The honest counterargument#
The smartest pushback isn’t “the models will just get better.” It’s Carlota Perez’s framework, which Paul Kedrosky applies to AI capex: bubbles still build. The railway mania and the dot-com fiber glut both wiped out investors — and both left behind infrastructure (rails, dark fiber) that powered the next era. By that logic, today’s data centers, chips, and power build-out are the railroads of our age, and it barely matters if most of the companies financing them go bust.

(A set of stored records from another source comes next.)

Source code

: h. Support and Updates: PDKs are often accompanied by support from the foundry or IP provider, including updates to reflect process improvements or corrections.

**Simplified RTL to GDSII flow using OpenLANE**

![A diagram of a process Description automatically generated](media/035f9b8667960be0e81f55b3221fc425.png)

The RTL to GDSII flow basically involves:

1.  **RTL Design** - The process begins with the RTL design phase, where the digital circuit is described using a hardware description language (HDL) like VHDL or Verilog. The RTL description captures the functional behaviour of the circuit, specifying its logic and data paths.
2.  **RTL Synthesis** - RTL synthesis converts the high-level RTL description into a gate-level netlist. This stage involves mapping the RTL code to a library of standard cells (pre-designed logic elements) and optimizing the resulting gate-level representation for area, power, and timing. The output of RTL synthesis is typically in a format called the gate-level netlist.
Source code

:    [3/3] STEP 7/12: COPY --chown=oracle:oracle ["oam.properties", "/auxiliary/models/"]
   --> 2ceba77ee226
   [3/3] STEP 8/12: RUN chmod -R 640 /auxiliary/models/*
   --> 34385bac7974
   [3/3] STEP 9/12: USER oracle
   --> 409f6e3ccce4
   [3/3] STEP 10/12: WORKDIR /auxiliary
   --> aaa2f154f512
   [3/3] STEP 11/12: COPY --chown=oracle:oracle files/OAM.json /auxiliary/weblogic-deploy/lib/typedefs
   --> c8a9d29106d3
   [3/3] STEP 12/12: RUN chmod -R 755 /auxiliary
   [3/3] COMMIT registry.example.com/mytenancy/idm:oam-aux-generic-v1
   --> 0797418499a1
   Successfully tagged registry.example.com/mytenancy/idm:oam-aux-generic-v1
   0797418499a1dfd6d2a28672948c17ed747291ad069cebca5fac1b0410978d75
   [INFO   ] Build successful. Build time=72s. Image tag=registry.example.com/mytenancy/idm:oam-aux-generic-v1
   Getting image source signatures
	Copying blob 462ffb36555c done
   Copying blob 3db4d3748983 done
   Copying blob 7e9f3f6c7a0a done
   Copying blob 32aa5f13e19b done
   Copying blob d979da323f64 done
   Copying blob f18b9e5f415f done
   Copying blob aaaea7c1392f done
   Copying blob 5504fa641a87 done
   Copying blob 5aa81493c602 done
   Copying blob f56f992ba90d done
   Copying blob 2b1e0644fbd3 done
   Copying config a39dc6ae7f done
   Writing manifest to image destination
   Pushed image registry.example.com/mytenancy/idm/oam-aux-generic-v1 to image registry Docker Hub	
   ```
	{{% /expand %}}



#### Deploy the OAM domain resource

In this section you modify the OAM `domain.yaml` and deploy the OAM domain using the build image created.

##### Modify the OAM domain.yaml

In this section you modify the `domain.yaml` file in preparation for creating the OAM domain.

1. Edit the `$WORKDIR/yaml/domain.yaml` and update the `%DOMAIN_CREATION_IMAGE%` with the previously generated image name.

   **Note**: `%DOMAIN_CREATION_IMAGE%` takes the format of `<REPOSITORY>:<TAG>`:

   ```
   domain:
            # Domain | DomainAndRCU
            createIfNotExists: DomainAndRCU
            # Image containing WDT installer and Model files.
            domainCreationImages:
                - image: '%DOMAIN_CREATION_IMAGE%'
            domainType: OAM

I find this genuinely persuasive. But notice what it concedes: it agrees the bear case is probably right about the companies. It just argues the infrastructure outlives them.
Where I land#
So here’s my bet, for what it’s worth from someone who’s wrong about as often as anyone: the compute gets built and mostly stays. Most of the pure-play “AGI is imminent” companies do not survive in their current form. And the durable winners are the ones who treat today’s models as a useful-but-bounded tool rather than a religion. In practice I think that means three groups: the B2B software companies embedding AI into a narrow, verifiable workflow with a human in the loop; the teams betting on smaller, specialized models instead of one all-knowing god-model; and whoever is quietly working on the next architecture instead of only scaling this one.
That last part is the classic innovator’s dilemma: the incumbents are structurally committed to scaling the thing that’s working right now, which is exactly why they tend to miss the thing that comes next.
I came back to this blog partly to force myself to think these things through in public instead of in the shower. So tell me where I’m wrong: is the gap between the spend and the revenue just a financing detail that growth erases — or the tell of a bubble that, like every bubble before it, builds something lasting and bankrupts most of the people who built it?